The claimant’s mother had been referred by her community midwife to the antenatal clinic due to concerns that the baby was in a breech position (i.e. lying feet first in the uterus). The claimant alleged that she had attended the clinic and reported concern including reduced foetal movements. An ultrasound scan was performed and indicated that the baby was not in the breech position and was ready to be born which would explain the lack of movement. 

The defendant denied that the claimant’s mother had reported concerns of foetal movement at the appointment and that the clinician who had allegedly carried out the scan had not done so. They had reviewed the claimant’s mother following the scan and noted active foetal movement in the records. The defendant alleged that had reduced foetal movement been reported, it would have been noted and further investigations would have taken place, and it was acknowledged that had this not happened, it would have been a breach of duty.  
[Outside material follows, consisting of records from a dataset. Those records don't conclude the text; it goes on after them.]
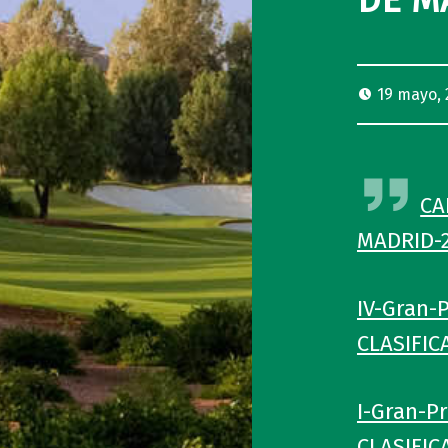
DE M
19 mayo, 
CA
MADRID-
IV-Gran-
CLASIFIC
I-Gran-P
CLASIFIC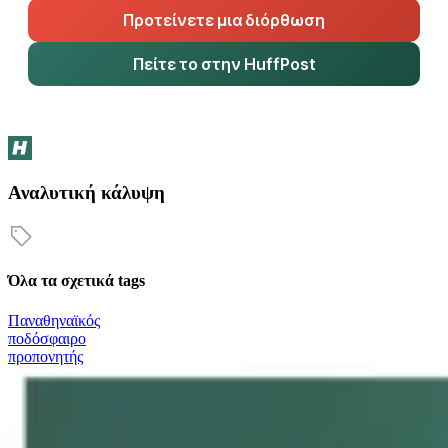
Προτείνετε μια διόρθωση
Πείτε το στην HuffPost
Αναλυτική κάλυψη
Όλα τα σχετικά tags
Παναθηναϊκός
ποδόσφαιρο
προπονητής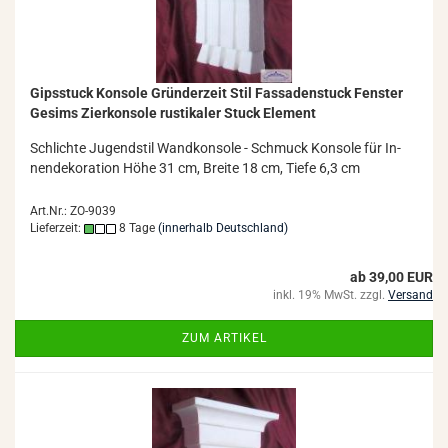
Gips­stuck Kon­so­le Grün­der­zeit Stil Fas­sa­den­stuck Fens­ter
Ge­sims Zier­kon­so­le rus­ti­ka­ler Stuck Ele­ment
Schlich­te Ju­gend­stil Wand­kon­so­le - Schmuck Kon­so­le für In­
nen­de­ko­ra­ti­on Höhe 31 cm, Brei­te 18 cm, Tiefe 6,3 cm
Art.Nr.: ZO-9039
Lieferzeit:
8 Tage
(innerhalb Deutschland)
ab 39,00 EUR
inkl. 19% MwSt. zzgl.
Versand
ZUM ARTIKEL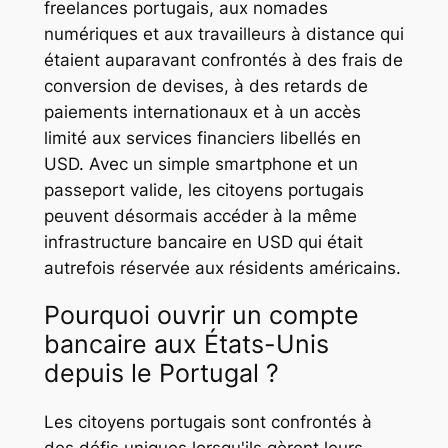
freelances portugais, aux nomades
numériques et aux travailleurs à distance qui
étaient auparavant confrontés à des frais de
conversion de devises, à des retards de
paiements internationaux et à un accès
limité aux services financiers libellés en
USD. Avec un simple smartphone et un
passeport valide, les citoyens portugais
peuvent désormais accéder à la même
infrastructure bancaire en USD qui était
autrefois réservée aux résidents américains.
Pourquoi ouvrir un compte
bancaire aux États-Unis
depuis le Portugal ?
Les citoyens portugais sont confrontés à
des défis uniques lorsqu'ils gèrent leurs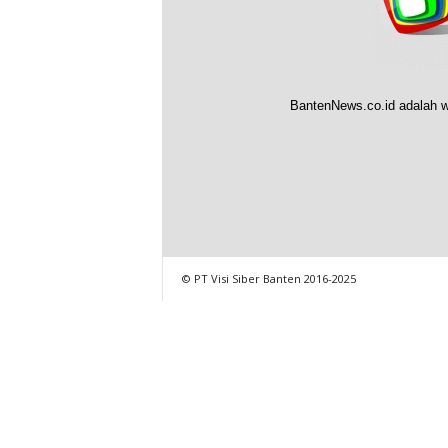
BantenNews.co.id adalah w
© PT Visi Siber Banten 2016-2025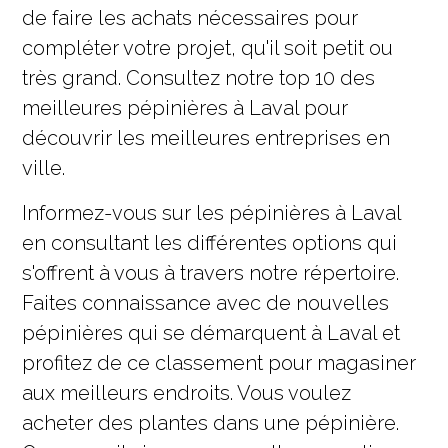
de faire les achats nécessaires pour
compléter votre projet, qu'il soit petit ou
très grand. Consultez notre top 10 des
meilleures pépinières à Laval pour
découvrir les meilleures entreprises en
ville.
Informez-vous sur les pépinières à Laval
en consultant les différentes options qui
s'offrent à vous à travers notre répertoire.
Faites connaissance avec de nouvelles
pépinières qui se démarquent à Laval et
profitez de ce classement pour magasiner
aux meilleurs endroits. Vous voulez
acheter des plantes dans une pépinière.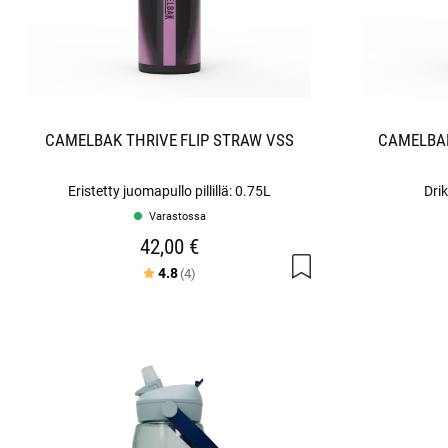
CAMELBAK THRIVE FLIP STRAW VSS
CAMELBAK
Eristetty juomapullo pillillä: 0.75L
Drik
Varastossa
42,00 €
Arvio:
5:sta tähdestä
4.8
(4)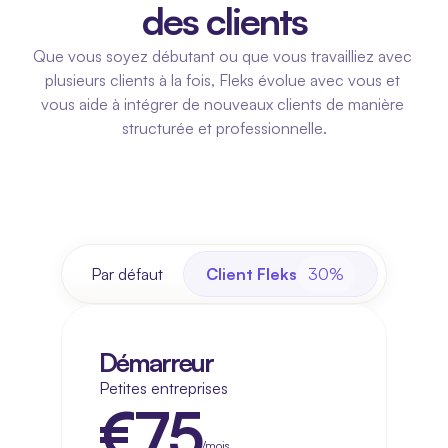
des clients
Que vous soyez débutant ou que vous travailliez avec 
plusieurs clients à la fois, Fleks évolue avec vous et 
vous aide à intégrer de nouveaux clients de manière 
structurée et professionnelle.
Par défaut
Client Fleks
30%
Démarreur
Petites entreprises
€75
/mois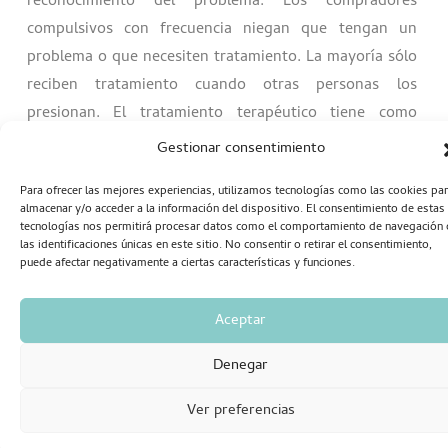
reconocimiento del problema. Los compradores
compulsivos con frecuencia niegan que tengan un
problema o que necesiten tratamiento. La mayoría sólo
reciben tratamiento cuando otras personas los
presionan. El tratamiento terapéutico tiene como
objetivo conseguir controlar el impulso a comprar y
Gestionar consentimiento
prevenir las posibles recaídas. A través del tratamiento
Para ofrecer las mejores experiencias, utilizamos tecnologías como las cookies pa
psicológico la persona irá aprendiendo paulatinamente
almacenar y/o acceder a la información del dispositivo. El consentimiento de estas
a controlar su impulso a comprar.
tecnologías nos permitirá procesar datos como el comportamiento de navegación 
las identificaciones únicas en este sitio. No consentir o retirar el consentimiento,
puede afectar negativamente a ciertas características y funciones.
Aceptar
Se utilizan diferentes técnicas como la desensibilización
automática y la relajación que se dirigen a controlar la
Denegar
ansiedad generada por la abstinencia de jugar. Técnicas
de terapia cognitiva como el registro de pensamientos
Ver preferencias
automáticos repetitivos o distorsionados, la toma de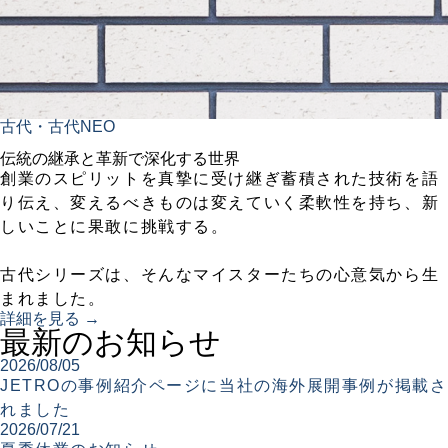
古代・古代NEO
伝統の継承と革新で深化する世界
創業のスピリットを真摯に受け継ぎ蓄積された技術を語
り伝え、変えるべきものは変えていく柔軟性を持ち、新
しいことに果敢に挑戦する。
古代シリーズは、そんなマイスターたちの心意気から生
まれました。
詳細を見る →
最新のお知らせ
2026/08/05
JETROの事例紹介ページに当社の海外展開事例が掲載さ
れました
2026/07/21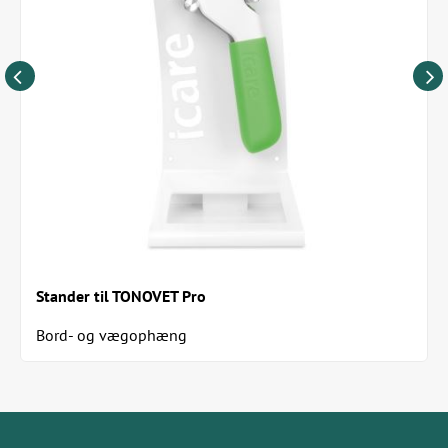
Stander til TONOVET Pro
Bord- og vægophæng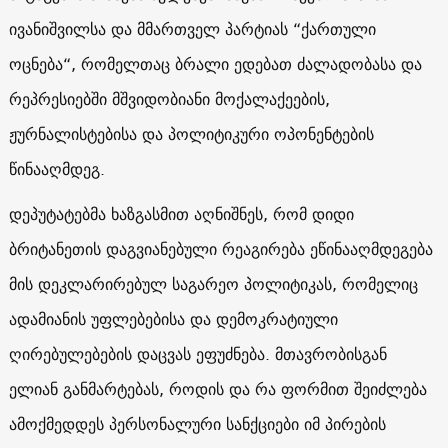
ივანიშვილსა და მმართველ პარტიას “ქართული
ოცნება“, რომელთაც ბრალი ედებათ ძალადობასა და
რეპრესიებში მშვიდობიანი მოქალაქეების,
ჟურნალისტებისა და პოლიტიკური ოპონენტების
წინააღმდეგ.
დეპუტატებმა ხაზგასმით აღნიშნეს, რომ დიდი
ბრიტანეთის დაგვიანებული რეაგირება ეწინააღმდეგება
მის დეკლარირებულ საგარეო პოლიტიკას, რომელიც
ადამიანის უფლებებისა და დემოკრატიული
ღირებულებების დაცვას ეფუძნება. მთავრობისგან
ელიან განმარტებას, როდის და რა ფორმით შეიძლება
ამოქმედდეს პერსონალური სანქციები იმ პირების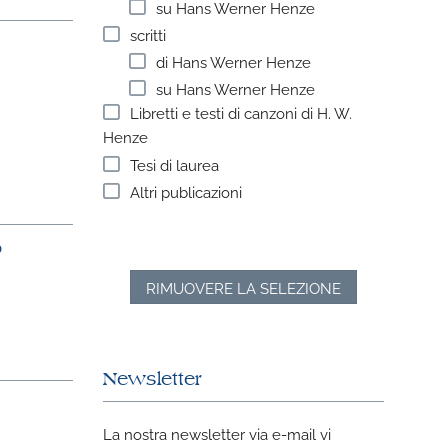
su Hans Werner Henze
scritti
di Hans Werner Henze
su Hans Werner Henze
Libretti e testi di canzoni di H. W.
Henze
Tesi di laurea
Altri publicazioni
o
RIMUOVERE LA SELEZIONE
Newsletter
La nostra newsletter via e-mail vi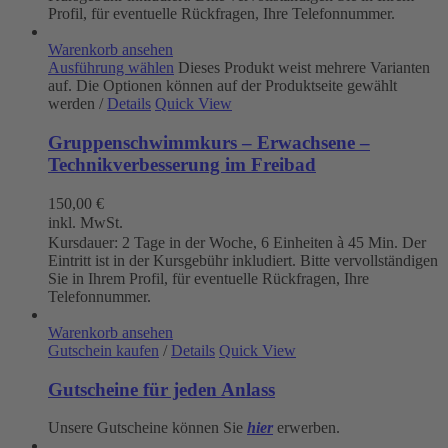
Profil, für eventuelle Rückfragen, Ihre Telefonnummer.
Warenkorb ansehen
Ausführung wählen
Dieses Produkt weist mehrere Varianten
auf. Die Optionen können auf der Produktseite gewählt
werden
/
Details
Quick View
Gruppenschwimmkurs – Erwachsene –
Technikverbesserung im Freibad
150,00
€
inkl. MwSt.
Kursdauer: 2 Tage in der Woche, 6 Einheiten à 45 Min. Der
Eintritt ist in der Kursgebühr inkludiert. Bitte vervollständigen
Sie in Ihrem Profil, für eventuelle Rückfragen, Ihre
Telefonnummer.
Warenkorb ansehen
Gutschein kaufen
/
Details
Quick View
Gutscheine für jeden Anlass
Unsere Gutscheine können Sie
hier
erwerben.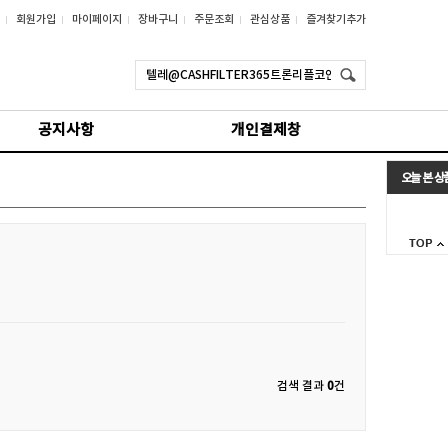
회원가입
마이페이지
장바구니
주문조회
관심상품
즐겨찾기추가
공지사항
개인결제창
오늘 본 상
검색 결과
0
건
As there was a conflict between the medical records and the claimant’s version of events, the court had to give consideration as to the weight each would bear in assessing the claim. The defendant claimed that the clinician in question had no recollection of the clinic appointment (seventeen years had passed until the first day of trial) and that the court should place considerable reliance on the contents of the medical records in determining whether there had been a breach of duty rather than considering the claimant’s recollection.  

The evidence considered in the case consisted of three expert reports, two of which were compiled by obstetricians (one for both the claimant and the defendant) and one by a neurologist (which was not relevant to the issue being determined by the court). The evidence also consisted of oral evidence presented by the claimant’s mother, her husband and her mother and the relevant clinician along with other clinicians for the defendant.  

In considering the evidence, the reliability of medical records was considered by noting some key previous cases, where courts were of the opinion that medical records are ordinarily likely to be reliable due to their nature and that the starting point is that an entry made by a medical professional is likely to be a correct and an accurate record of what was said and done at the time, so there is a presumption that the medical record will be an accurate picture of what happened.  

The judge concluded that the claimant did raise their concerns regarding reduced foetal movement and therefore the absence of any further investigation was a breach of duty. The reasoning for this was that the records although noting active foetal movement at the appointment did not refer to any concerns addressed or the lack thereof and the opinion of the judge that the relevant clinician’s recollection had been affected by her following years of practice and the presence of greater emphasis placed on reduced foetal movements only since 2011.  

Medical records are not the only evidence that will be relied upon in a claim, particularly where the claimant’s recollection conflicts with the records and clinician’s recollection.  However, the judge did consider all of the evidence carefully and it is not to say that the courts will be eager to side with a claimant’s recollection over the contents of the medical records in every case. Each case is therefore determined on its own facts and available evidence.